To Amazon’s credit, they were quick to acknowledge the problem and get everything working again. However, the outage was significant and it demonstrated the number of well-known applications that are relying on these kind of cloud services. It also showed that while S3 has historically had excellent availability statistics, this outage has made organisations revisit the way that they consume public cloud services.
As with any IT implementation, the availability of services is a trade-off between cost and risk. Traditionally, storage arrays would make use of RAIDed disks to ensure that data would still be available in the event of one or more physical disk failures. With object storage technologies such as S3, data is spread across multiple disks within a particular availability zone to protect against disk failure (and zone failure). The option is there (at extra cost) to take advantage of replication and sharding over multiple AZs (with the same region), or even three-way replication over multiple regions (geo-replication). It depends how important that data is to you. If it is data for long-term retention and infrequent access, perhaps you push it out to S3 IA or even Glacier.
So, IT architects are faced with some interesting decisions: Do they take advantage of these higher-value and higher-availability options? Or, should they think about using multiple clouds from different vendors to spread the risk?

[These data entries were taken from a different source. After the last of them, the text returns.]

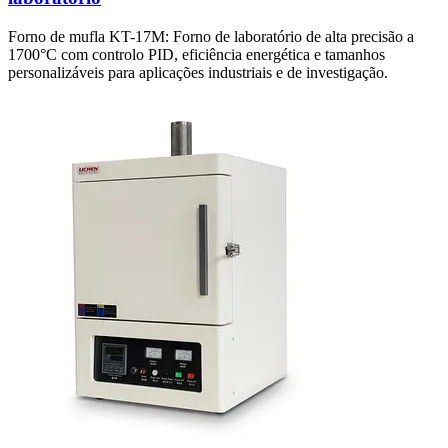
Forno de mufla KT-17M: Forno de laboratório de alta precisão a
1700°C com controlo PID, eficiência energética e tamanhos
personalizáveis para aplicações industriais e de investigação.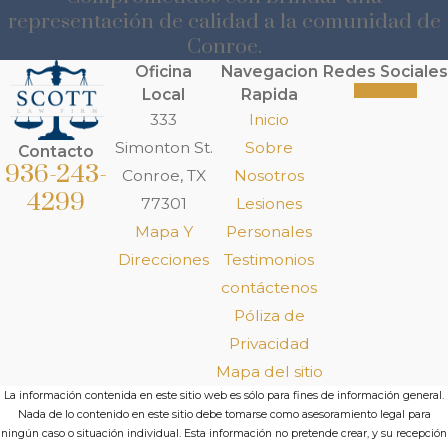
representación de calidad a la comunidad de
Conroe.
Oficina
Navegacion
Redes Sociales
Local
Rapida
333
Inicio
Simonton St.
Sobre
Contacto
936-243-
Conroe, TX
Nosotros
4299
77301
Lesiones
Mapa Y
Personales
Direcciones
Testimonios
contáctenos
Póliza de
Privacidad
Mapa del sitio
La información contenida en este sitio web es sólo para fines de información general.
Nada de lo contenido en este sitio debe tomarse como asesoramiento legal para
ningún caso o situación individual. Esta información no pretende crear, y su recepción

Most people would agree that it is unlikely that Amazon, Microsoft or Google will go bust anytime soon. However, in the ever-changing political landscape around data sovereignty, government access to data, security concerns, etc., there are many considerations. The Big 3 are not the only cloud service providers out there. VMware provides a large ecosystem of vCloud Air Network (vCAN) service providers around the world, iland being one of them. For many organisations there is comfort in the fact that iland runs the same technologies that they are familiar with in their on-premises facilities.
Over the past year or so there has been a new term used in cloud computing, especially in highly-regulated industries like financial services, and that is, “vendor diversity.” Prior to the advent and mass adoption of the public cloud, there were a number of instances where customers were faced with big decisions around their IT infrastructures. In some cases the IT service provider did go bust, and customers had a very short window to get all their equipment out of co-location facilities. In the UK this is sometimes referred to as the 2e2 effect. Another instance is that the IT service providers decided to exit the co-location or managed service business for whatever reason, and again, customers had to make a move much faster and sooner than they’d planned.
So, the guidance that is coming out from industry regulators is quite simple— don’t put all of your eggs in one basket. See, for example, what the FCA has to say on the matter. If you run production services with one provider, I suggest you run DR with another, and maybe your backup with a third.
The consultants behind the Clover Index, the Finance Sector Private Cloud Vendor benchmarking tool, have been highlighting this concern to the market for some years. The Clover Index includes an assessment of a CSP’s ability to provide vendor diversity options to clients in their analysis.
Prior to joining iland, I spent some time as a Cloud Solutions Architect with Microsoft Azure. On one of the projects I was working on, the customer had decided to split their workloads between Azure, AWS and a couple of VMware vCAN clouds, as well as keeping some VMware workloads running in their own data centres. They made the decision from the outset to put in an MPLS cloud that would connect their various office locations with the cloud providers, so high-speed connectivity would not be an issue. The initial requirements were all traditional virtual machine-based implementations using Windows and Linux, and they were building clustered “design for failure” applications that incorporated most of the clouds all the time. Some of the applications even used back-end object storage that stored data in either Azure Blob storage or Amazon S3.
Coming back to iland, we are now working closely with Managed Service Providers who either have their own VMware-based facilities and are using iland for DRaaS and/or backup, or who might be working with another VMware vCAN partner and, again, use iland for DRaaS and/or backup. In this way, the MSP is not tightly coupled to either the production or the DR/backup facility. If the customer choses to part ways with the MSP, all their “stuff’” does not necessarily need to be moved to another location.
In the near future, I foresee situations where an MSP might be managing traditional VM-based facilities in iland or another vCAN partner, while simultaneously having some of the new “cloud native” applications running in AWS, Azure or GCE. As iland runs in carrier-neutral data centres, often the exact same facilities that are used by the Big 3, it is very easy to provide a high-speed cross-connect between iland and AWS Direct Connect or Azure ExpressRoute.
So, in summary, when deploying services to the cloud, explore all the options available. Are you prepared to “double up” or even “triple up” to get the availability you need? Or, are you prepared to take the risk? It’s “just IT” under the covers and things will go wrong— no matter how shiny the marketing looks.
Take advantage of multiple cloud vendors for the reasons discussed, but not to the extent of making things unmanageable.